As longtime Torment Nexus readers probably know, I have a minor obsession with the topic of artificial intelligence engines and consciousness — in part because such discussions inevitably reveal how little we know about human consciousness, let alone the machine kind. What is consciousness? Where does it reside? How does it emerge? How do we know that Atlantic writer Ted Chiang is conscious, let alone anyone else? And so on. If this isn’t your jam, I completely understand, and if you stop reading and move on, I will not be offended at all (but come back later!) I know that some people feel AI consciousness is a dead end, and that large-language models like Claude and Gemini and ChatGPT are just “stochastic parrots” or souped-up autocomplete tools that stole all their intelligence from others, and that talking about them being conscious or becoming conscious is like wondering if your toaster misses you when you are at work — and that those who discuss it, like Richard Dawkins did, have lost their minds or are the victims of “AI derangement syndrome.” I get that. I am not one of those people.
I’m not saying I believe that AI engines like Claude or ChatGPT are conscious or even that I think they will become conscious! But at the same time, I’m not saying they aren’t or won’t. David Chalmers, a professor of philosophy and neural science at New York University and a prominent researcher in the field of AI consciousness, told New York magazine recently that the odds have gotten significantly higher that an AI could be conscious — in 2023 he said the probability was around 10 per cent. “I don’t know if I’d say that these systems are conscious yet,” Chalmers said, but “people who are confident that they’re not conscious maybe shouldn’t be. We just don’t understand consciousness well enough, and we don’t understand these systems well enough.” Chalmers and Yoshua Bengio — who worked with Geoffrey Hinton and Yann LeCun on the development of neural networks — have written a paper that concludes that based on various criteria current AI engines are not conscious but future ones could be.

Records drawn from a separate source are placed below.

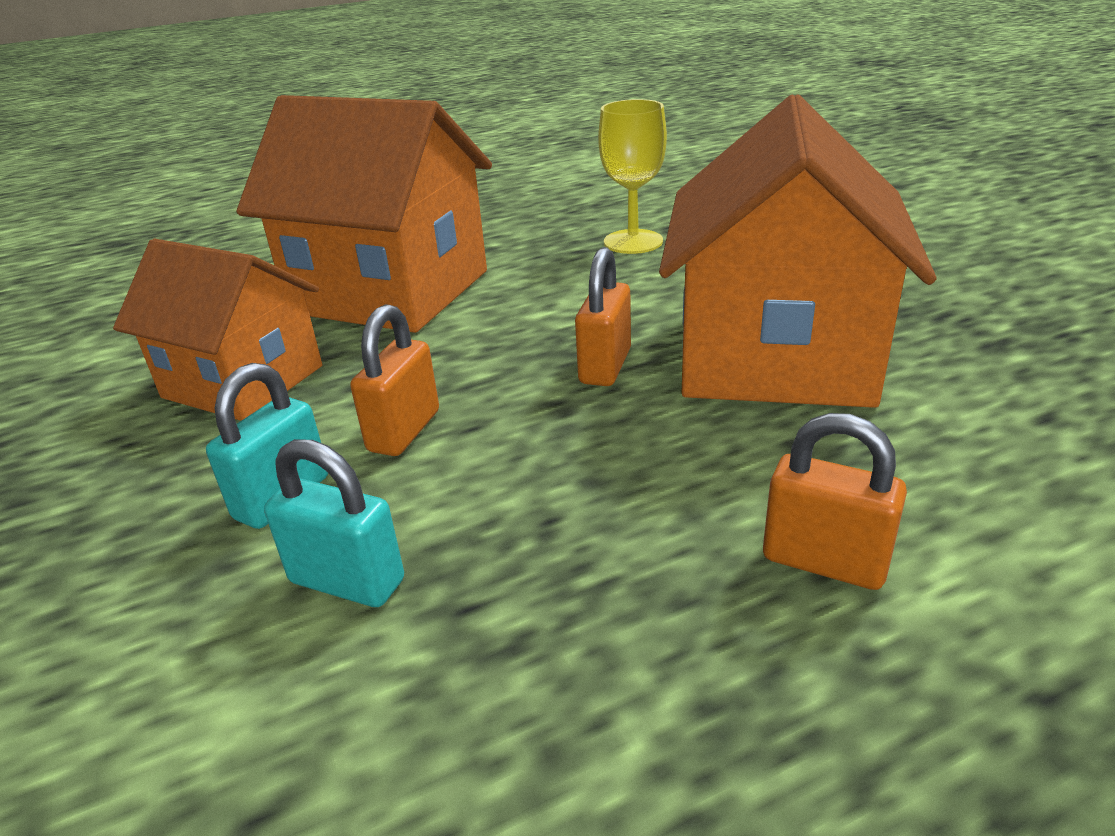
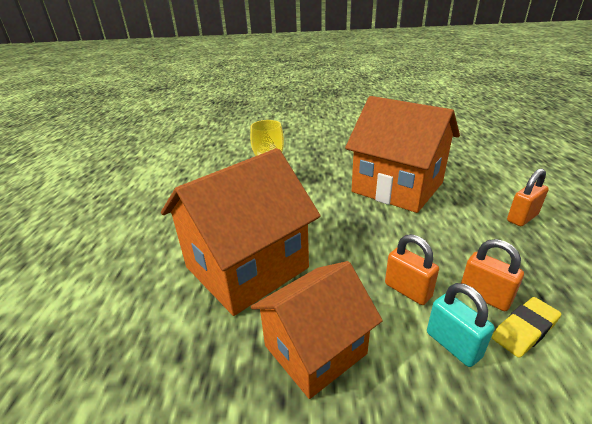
camera: 65 degrees left, 0 degrees up
turquoise padlock [264,439,404,607] -> yellow eraser [492,297,561,358]
orange padlock [575,247,631,386] -> orange padlock moved to [461,239,524,311]

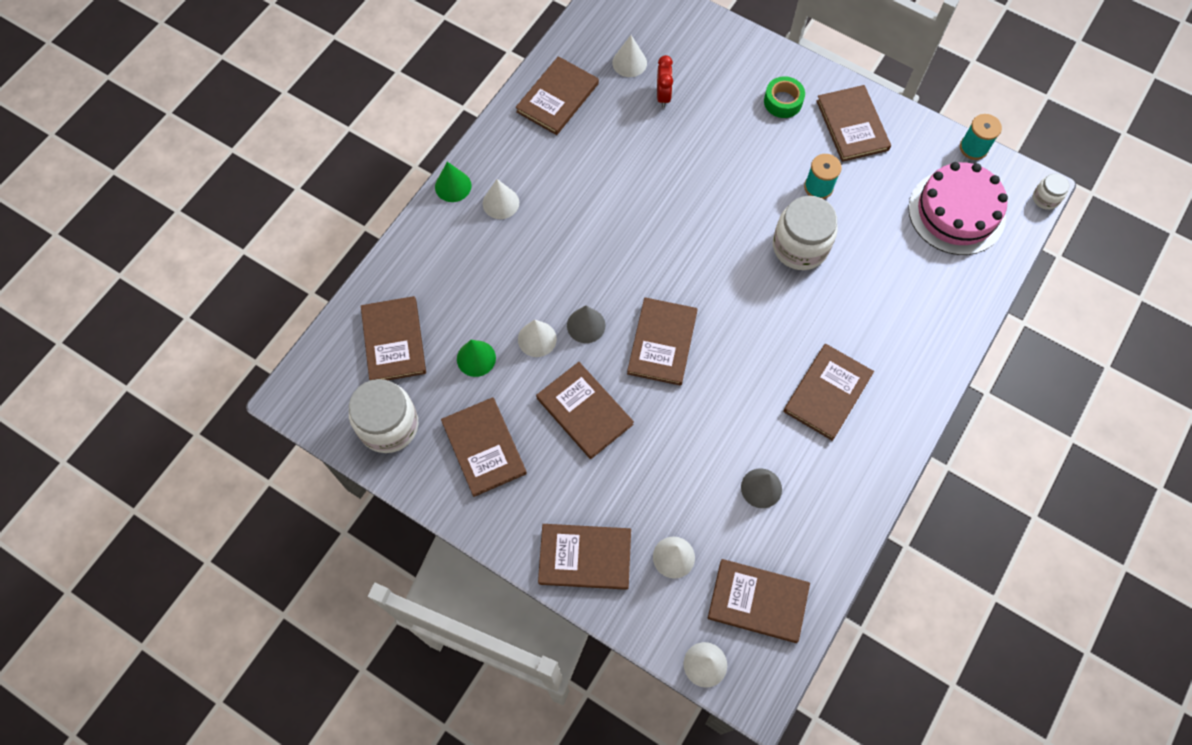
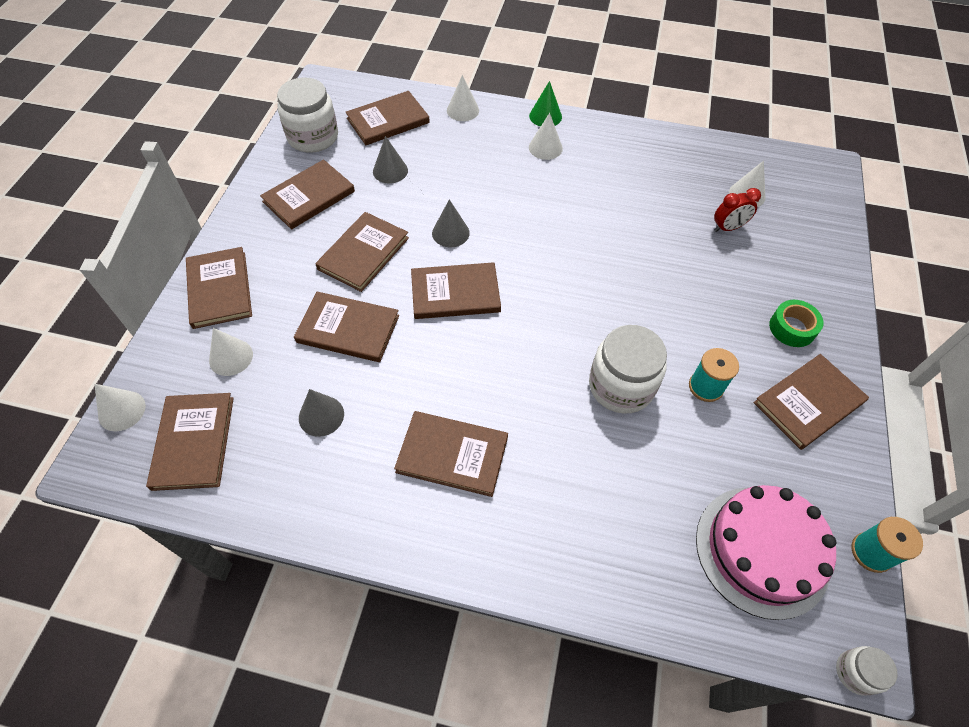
camera: 70 degrees right, 10 degrees down
green cone [457,340,496,377] -> grey cone [373,136,408,183]
brown book [516,56,599,135] -> brown book moved to [294,292,399,362]
white cone [518,320,557,357] -> white cone moved to [447,75,479,121]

In the world of consciousness research, as I understand it, there are a (large) number of different models of how consciousness might work in human beings — or anywhere else, for that matter — and how we might find evidence of it working, or at least see the signs of it in operation. One of the most popular is called Global Workspace Theory or GWT, and it was developed by cognitive neuroscientist Bernard Baars in the 1980s. In a nutshell (and I am paraphrasing and condensing significantly here) this theory of consciousness suggests that the human brain operates a little like a theater where a play is being performed. Backstage, in the dark, there is a huge amount of unconscious work happening — things like regulating your breathing, recognizing visual input, retrieving memories, and so on. The stage is a kind of global workspace, where if a piece of data is important enough, it is shoved into the spotlight so that the rest of the brain can have access to it, and this is the foundation of consciousness.